YOUR INSTRUCTIONS — Return only how many lines in the data include the string "Hoffmann".

== TASK INPUTS

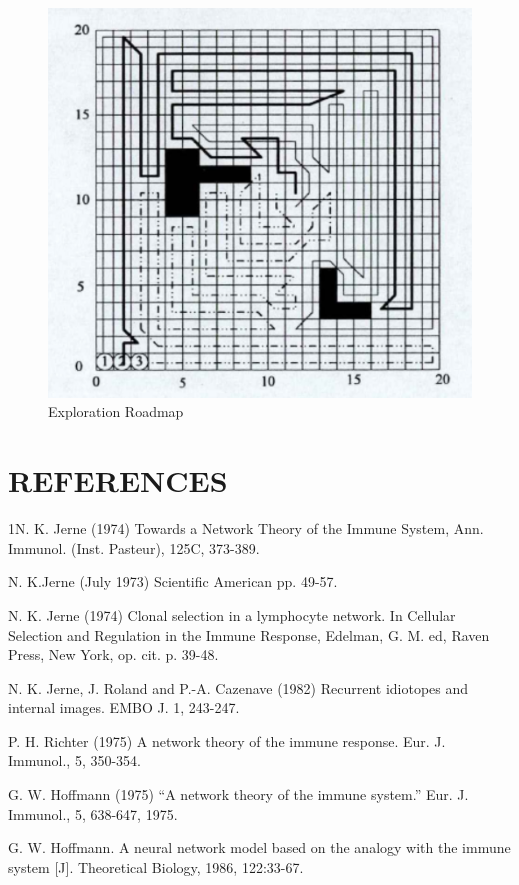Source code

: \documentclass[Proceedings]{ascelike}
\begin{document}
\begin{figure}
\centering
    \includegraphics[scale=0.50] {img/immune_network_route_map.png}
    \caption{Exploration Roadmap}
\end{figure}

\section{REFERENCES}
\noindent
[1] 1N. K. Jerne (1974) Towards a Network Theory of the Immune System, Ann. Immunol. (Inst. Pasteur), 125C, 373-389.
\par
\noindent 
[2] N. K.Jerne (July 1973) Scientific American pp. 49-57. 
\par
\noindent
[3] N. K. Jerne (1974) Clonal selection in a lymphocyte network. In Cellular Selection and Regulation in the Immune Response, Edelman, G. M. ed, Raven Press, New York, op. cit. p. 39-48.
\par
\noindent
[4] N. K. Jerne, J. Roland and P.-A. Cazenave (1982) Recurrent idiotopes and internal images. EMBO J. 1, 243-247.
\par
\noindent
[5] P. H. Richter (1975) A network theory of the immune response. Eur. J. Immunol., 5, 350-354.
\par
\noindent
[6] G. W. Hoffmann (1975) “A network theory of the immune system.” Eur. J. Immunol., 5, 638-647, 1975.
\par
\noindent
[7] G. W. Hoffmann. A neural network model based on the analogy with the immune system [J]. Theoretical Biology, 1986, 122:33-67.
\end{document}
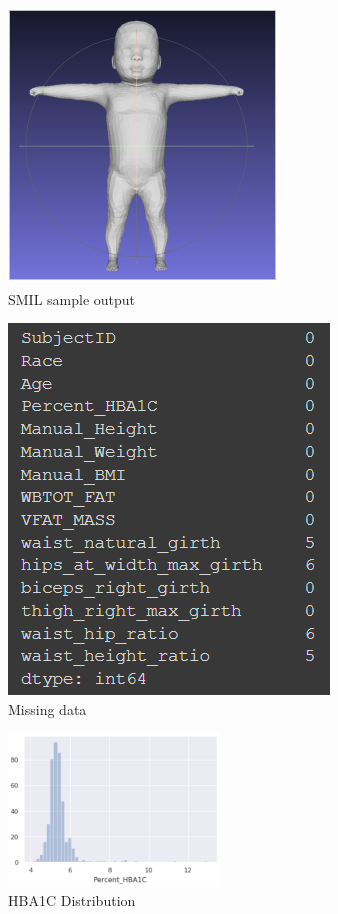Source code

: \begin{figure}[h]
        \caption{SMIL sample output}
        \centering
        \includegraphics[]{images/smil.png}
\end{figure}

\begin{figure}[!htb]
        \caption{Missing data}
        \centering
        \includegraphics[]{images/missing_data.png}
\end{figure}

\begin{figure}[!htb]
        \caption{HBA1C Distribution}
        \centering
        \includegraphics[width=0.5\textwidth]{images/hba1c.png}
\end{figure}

====

RESPONSE AREA — 2